IV. Cruauté de la vie et des vivants
     La cruauté apparaît sous au moins 2 formes : les souffrances infligées par la vie, et celles créées par les êtres vivants (dont l’Homme), et qui sont volontaires.

          1) L’amour comme source de joie et de de souffrance
     Les sentiments sont à la fois le chemin vers le bonheur, mais aussi des remparts. Qu’ils soient primaires (attirance sexuelle, désir) ou plus développés (amour), ils apparaissent comme influençant la vie des personnages. Les sentiments que porte Valmont à Mme de Tourvel (cf. texte B du contrôle 1) le mènent à la souffrance : ou bien il reste avec elle et « endure » les railleries de Mme de Merteuil, ou bien il la quitte (ce qu’il a fait) pour satisfaire son orgueil. Dans les 2 cas, le personnage ne connaît pas le bonheur. On a la même chose avec Mme de Clèves qui est partagée entre devoir et passion. Le désir (ici primaire, puisqu’au final elle ne connaît pas Nemours) est un parasite qui gâche sa vie mais aussi celle d’autres personnages.

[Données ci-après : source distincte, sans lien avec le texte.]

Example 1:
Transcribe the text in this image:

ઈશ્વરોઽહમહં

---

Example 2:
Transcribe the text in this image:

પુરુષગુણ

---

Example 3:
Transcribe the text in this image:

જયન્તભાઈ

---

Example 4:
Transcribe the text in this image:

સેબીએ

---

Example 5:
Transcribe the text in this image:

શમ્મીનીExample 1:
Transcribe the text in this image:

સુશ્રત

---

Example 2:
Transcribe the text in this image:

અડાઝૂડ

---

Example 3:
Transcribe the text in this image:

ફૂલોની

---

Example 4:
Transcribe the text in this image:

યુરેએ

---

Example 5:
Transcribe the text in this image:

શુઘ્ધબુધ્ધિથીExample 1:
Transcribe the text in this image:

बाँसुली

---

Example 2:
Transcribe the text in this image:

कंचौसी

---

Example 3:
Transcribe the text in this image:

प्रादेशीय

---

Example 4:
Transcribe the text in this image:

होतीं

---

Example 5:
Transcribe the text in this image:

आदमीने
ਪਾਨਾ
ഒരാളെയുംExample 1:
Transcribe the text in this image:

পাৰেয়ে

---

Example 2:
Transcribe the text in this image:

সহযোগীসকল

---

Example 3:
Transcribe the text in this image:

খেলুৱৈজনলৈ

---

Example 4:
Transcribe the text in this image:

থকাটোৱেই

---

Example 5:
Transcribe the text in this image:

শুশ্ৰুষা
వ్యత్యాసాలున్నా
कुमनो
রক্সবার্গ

Dans Frankenstein, les sentiments sont une source de bonheur, une motivation. Ils sont d’autant plus dangereux lors de la perte d’un être cher, ils influencent directement la santé du personnage et peuvent mener à la mort. C’est ce qui se produit avec le père de Victor, ou dans La Princesse de Clèves avec M. de Clèves.
     Les sentiments sont à double tranchant : ils peuvent procurer un bonheur inouï comme faire s’abattre le plus grand des malheurs. Et c’est ce qui en fait une des principales cruautés de la vie. L’attachement aux autres implique nécessairement un détachement futur, volontaire ou non, voire une impossibilité de s’attacher aux autres malgré un désir réciproque.

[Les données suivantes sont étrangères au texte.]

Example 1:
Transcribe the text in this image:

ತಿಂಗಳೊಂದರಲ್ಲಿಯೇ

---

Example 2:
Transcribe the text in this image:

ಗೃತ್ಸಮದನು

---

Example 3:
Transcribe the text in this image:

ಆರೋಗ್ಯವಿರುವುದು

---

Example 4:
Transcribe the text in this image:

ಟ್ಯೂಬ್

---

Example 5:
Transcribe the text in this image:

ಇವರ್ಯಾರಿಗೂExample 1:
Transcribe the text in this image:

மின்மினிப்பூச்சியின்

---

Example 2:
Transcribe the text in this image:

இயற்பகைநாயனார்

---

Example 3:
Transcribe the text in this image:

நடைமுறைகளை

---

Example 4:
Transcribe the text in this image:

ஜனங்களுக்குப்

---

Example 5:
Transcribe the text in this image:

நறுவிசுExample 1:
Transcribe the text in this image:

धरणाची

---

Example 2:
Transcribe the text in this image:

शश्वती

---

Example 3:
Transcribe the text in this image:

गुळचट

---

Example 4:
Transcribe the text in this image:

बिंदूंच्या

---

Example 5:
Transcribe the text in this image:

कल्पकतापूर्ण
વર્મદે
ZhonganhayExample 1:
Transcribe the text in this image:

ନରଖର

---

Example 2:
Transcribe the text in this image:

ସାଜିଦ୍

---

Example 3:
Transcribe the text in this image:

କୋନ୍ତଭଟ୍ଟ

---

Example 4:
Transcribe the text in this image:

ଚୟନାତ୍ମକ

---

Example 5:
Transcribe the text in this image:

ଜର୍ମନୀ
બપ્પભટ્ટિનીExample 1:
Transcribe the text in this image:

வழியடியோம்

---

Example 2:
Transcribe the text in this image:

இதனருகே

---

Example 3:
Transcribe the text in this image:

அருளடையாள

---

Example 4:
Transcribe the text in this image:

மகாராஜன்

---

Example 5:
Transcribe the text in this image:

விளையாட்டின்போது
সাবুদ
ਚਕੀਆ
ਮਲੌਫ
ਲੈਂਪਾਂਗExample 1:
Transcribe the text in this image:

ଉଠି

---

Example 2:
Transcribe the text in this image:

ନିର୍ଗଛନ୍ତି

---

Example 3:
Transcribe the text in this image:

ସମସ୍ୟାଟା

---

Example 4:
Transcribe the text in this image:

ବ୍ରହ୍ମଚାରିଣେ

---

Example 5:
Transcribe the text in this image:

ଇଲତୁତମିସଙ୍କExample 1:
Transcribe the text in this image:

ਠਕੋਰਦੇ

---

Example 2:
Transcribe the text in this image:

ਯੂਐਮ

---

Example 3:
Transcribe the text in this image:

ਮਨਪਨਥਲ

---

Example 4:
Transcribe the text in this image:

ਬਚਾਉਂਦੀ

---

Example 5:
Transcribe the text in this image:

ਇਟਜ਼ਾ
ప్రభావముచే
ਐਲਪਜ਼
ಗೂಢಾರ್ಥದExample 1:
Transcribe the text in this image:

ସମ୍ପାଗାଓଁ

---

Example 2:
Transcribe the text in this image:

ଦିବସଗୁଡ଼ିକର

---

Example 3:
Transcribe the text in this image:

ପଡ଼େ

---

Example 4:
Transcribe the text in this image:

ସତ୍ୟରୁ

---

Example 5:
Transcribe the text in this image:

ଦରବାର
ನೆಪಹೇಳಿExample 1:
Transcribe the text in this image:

          2) Les problèmes des sociétés
     La société/le milieu social peut être un rempart aux désirs des personnages. On observe cette difficulté dans Les Liaisons dangereuses et La Princesse de Clèves, avec des individus qui doivent correspondre à une image, un modèle (qu’il soit contestable n’importe aucunement). On assiste à un refoulement de l’être, du soi, les désirs et les passions ne peuvent être assouvis sous peine d’être rejeté par le monde auquel le personnage appartient. La société inflige, crée des souffrances envers ceux qui y appartiennent (volontairement ou non).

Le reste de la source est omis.